- [To do]
(1) Return the Bill S-7 Charter Statement word for word from "A Charter Statement is" to "constitutionality of a bill.".
(2) Output the listing from its first line through the line with "yellow square: moved 31 px left, 2 px down", both ends included, as a JSON list of strings with one string per line and blank lines left out.

START Provided passage

Bill S-7: An Act to amend the Customs Act and Preclearance Act, 2016
Tabled in the Senate, May 10, 2022
Section 4.2 of the Department of Justice Act requires the Minister of Justice to prepare a Charter Statement for every government bill to help inform public and Parliamentary debate on government bills. One of the Minister of Justice’s most important responsibilities is to examine legislation for inconsistency with the Canadian Charter of Rights and Freedoms [“the Charter”]. By tabling a Charter Statement, the Minister is sharing some of the key considerations that informed the review of a bill for inconsistency with the Charter. A Statement identifies Charter rights and freedoms that may potentially be engaged by a bill and provides a brief explanation of the nature of any engagement, in light of the measures being proposed.
A Charter Statement also identifies potential justifications for any limits a bill may impose on Charter rights and freedoms. Section 1 of the Charter provides that rights and freedoms may be subject to reasonable limits if those limits are prescribed by law and demonstrably justified in a free and democratic society. This means that Parliament may enact laws that limit Charter rights and freedoms. The Charter will be violated only where a limit is not demonstrably justifiable in a free and democratic society.
A Charter Statement is intended to provide legal information to the public and Parliament on a bill’s potential effects on rights and freedoms that are neither trivial nor too speculative. It is not intended to be a comprehensive overview of all conceivable Charter considerations. Additional considerations relevant to the constitutionality of a bill may also arise in the course of Parliamentary study and amendment of a bill. A Statement is not a legal opinion on the constitutionality of a bill.
The Minister of Justice has examined Bill S-7, An Act to amend the Customs Act and Preclearance Act, 2016, for any inconsistency with the Charter. This review involved consideration of the objectives and features of the Bill.
What follows is a non-exhaustive discussion of the ways in which Bill S-7 potentially engages the rights and freedoms guaranteed by the Charter. It is presented to assist in informing the public and Parliamentary debate on the Bill.
Bill S-7 would introduce amendments to the Customs Act to revise its legal framework governing the examination of personal digital devices at the Canadian border, and to authorize the making of regulations in respect of those examinations. The proposed amendments were informed by the decision in R. v. Canfield (2020). In that decision, the Alberta Court of Appeal ruled that the current Customs Act authority violates section 8 of the Charter (right to be secure against unreasonable search or seizure) because it imposes no legal limits, such as a threshold, on searches of personal digital devices at the border. Other Customs Act amendments include updating provisions in relation to obtaining a search warrant by means of telecommunication and the penalty for hindering an officer enforcing the Customs Act.

END Provided passage
START Source records

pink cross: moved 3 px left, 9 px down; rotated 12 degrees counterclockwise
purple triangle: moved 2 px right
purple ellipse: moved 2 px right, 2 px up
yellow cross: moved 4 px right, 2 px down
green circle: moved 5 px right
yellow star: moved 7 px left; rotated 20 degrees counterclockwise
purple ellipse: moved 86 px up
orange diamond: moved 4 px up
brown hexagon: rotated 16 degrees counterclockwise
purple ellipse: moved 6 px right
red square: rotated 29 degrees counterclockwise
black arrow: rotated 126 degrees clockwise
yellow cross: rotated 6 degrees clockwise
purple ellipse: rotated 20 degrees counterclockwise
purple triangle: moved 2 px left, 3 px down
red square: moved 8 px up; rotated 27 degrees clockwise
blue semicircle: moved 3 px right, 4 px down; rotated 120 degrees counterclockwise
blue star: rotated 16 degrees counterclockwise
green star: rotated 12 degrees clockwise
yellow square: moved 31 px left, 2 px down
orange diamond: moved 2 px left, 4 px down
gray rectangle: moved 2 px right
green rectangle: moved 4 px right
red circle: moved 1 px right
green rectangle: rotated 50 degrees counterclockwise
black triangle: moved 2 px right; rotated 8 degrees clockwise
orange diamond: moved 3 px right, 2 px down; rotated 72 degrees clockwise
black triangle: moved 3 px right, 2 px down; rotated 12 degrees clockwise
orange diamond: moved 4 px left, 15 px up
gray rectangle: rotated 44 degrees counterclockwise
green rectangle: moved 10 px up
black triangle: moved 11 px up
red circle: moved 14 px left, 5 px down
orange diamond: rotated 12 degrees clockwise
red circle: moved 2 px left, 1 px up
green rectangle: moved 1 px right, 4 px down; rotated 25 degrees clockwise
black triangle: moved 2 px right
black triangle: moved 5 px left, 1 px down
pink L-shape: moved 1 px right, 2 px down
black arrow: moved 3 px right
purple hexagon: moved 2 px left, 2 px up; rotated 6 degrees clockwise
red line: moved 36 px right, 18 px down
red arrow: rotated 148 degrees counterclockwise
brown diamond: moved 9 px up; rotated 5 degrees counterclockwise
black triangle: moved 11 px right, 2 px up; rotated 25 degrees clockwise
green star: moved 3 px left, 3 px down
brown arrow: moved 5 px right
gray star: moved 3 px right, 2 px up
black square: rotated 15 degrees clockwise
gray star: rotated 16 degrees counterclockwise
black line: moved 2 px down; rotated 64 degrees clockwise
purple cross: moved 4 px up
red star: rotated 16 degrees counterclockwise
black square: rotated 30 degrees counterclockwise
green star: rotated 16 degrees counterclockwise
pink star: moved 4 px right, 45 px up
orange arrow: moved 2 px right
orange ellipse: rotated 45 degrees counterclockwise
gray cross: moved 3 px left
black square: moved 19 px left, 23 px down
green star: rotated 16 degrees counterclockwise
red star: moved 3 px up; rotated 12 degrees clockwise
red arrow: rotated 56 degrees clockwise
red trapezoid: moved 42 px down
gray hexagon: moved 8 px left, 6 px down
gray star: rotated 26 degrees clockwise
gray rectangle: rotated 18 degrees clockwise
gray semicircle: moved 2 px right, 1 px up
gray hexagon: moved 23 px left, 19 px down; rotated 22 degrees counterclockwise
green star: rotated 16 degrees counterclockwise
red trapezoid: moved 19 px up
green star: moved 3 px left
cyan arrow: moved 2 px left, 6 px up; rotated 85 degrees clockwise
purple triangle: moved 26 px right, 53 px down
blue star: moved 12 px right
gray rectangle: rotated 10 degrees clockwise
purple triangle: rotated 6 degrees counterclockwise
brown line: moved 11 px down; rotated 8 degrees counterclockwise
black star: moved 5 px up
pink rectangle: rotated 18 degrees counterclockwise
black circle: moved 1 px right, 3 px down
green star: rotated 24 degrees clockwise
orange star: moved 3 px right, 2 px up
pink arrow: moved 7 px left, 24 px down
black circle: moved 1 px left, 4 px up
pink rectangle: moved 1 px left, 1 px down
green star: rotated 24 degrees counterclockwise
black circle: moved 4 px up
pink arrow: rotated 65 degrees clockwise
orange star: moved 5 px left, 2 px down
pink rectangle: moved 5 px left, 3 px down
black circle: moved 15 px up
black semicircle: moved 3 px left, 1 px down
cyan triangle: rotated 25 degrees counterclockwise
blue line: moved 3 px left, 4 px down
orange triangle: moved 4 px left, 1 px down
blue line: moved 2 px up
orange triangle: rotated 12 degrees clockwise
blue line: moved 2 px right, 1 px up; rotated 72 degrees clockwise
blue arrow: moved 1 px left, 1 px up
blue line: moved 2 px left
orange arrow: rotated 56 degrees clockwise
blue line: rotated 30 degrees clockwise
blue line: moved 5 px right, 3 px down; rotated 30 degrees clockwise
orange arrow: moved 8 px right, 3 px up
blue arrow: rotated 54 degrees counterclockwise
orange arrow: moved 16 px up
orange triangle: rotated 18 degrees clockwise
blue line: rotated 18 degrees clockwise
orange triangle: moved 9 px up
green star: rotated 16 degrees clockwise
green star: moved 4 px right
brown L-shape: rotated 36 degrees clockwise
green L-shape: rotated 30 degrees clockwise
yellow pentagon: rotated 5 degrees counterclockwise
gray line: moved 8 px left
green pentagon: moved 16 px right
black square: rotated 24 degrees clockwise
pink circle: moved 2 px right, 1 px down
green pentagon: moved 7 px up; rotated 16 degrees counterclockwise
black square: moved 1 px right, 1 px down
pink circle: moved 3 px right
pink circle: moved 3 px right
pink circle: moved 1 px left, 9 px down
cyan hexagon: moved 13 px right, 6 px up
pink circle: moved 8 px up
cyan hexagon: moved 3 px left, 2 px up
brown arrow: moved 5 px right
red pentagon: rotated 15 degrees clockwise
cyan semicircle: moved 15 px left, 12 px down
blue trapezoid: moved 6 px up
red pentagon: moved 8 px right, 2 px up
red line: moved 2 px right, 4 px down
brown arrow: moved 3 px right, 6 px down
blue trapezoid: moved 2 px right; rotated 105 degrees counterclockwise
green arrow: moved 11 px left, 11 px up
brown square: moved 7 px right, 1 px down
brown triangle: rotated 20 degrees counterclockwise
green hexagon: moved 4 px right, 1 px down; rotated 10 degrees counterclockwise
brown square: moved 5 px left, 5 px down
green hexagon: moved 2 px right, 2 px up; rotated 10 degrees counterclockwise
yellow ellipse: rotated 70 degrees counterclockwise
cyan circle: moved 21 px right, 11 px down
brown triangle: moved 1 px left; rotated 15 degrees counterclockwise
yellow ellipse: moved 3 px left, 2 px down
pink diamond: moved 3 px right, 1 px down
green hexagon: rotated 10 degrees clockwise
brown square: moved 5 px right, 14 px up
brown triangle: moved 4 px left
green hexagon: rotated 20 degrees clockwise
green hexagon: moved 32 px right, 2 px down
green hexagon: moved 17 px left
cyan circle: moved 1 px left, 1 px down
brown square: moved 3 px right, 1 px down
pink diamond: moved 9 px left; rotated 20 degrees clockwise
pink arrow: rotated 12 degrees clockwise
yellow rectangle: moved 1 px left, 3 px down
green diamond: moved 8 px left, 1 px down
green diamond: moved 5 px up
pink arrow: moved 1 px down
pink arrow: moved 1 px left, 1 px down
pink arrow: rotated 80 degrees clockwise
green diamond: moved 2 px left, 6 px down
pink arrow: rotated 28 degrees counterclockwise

END Source records

- [Results by task]
(1)
A Charter Statement is intended to provide legal information to the public and Parliament on a bill’s potential effects on rights and freedoms that are neither trivial nor too speculative. It is not intended to be a comprehensive overview of all conceivable Charter considerations. Additional considerations relevant to the constitutionality of a bill may also arise in the course of Parliamentary study and amendment of a bill. A Statement is not a legal opinion on the constitutionality of a bill.

(2)
[
  "pink cross: moved 3 px left, 9 px down; rotated 12 degrees counterclockwise",
  "purple triangle: moved 2 px right",
  "purple ellipse: moved 2 px right, 2 px up",
  "yellow cross: moved 4 px right, 2 px down",
  "green circle: moved 5 px right",
  "yellow star: moved 7 px left; rotated 20 degrees counterclockwise",
  "purple ellipse: moved 86 px up",
  "orange diamond: moved 4 px up",
  "brown hexagon: rotated 16 degrees counterclockwise",
  "purple ellipse: moved 6 px right",
  "red square: rotated 29 degrees counterclockwise",
  "black arrow: rotated 126 degrees clockwise",
  "yellow cross: rotated 6 degrees clockwise",
  "purple ellipse: rotated 20 degrees counterclockwise",
  "purple triangle: moved 2 px left, 3 px down",
  "red square: moved 8 px up; rotated 27 degrees clockwise",
  "blue semicircle: moved 3 px right, 4 px down; rotated 120 degrees counterclockwise",
  "blue star: rotated 16 degrees counterclockwise",
  "green star: rotated 12 degrees clockwise",
  "yellow square: moved 31 px left, 2 px down"
]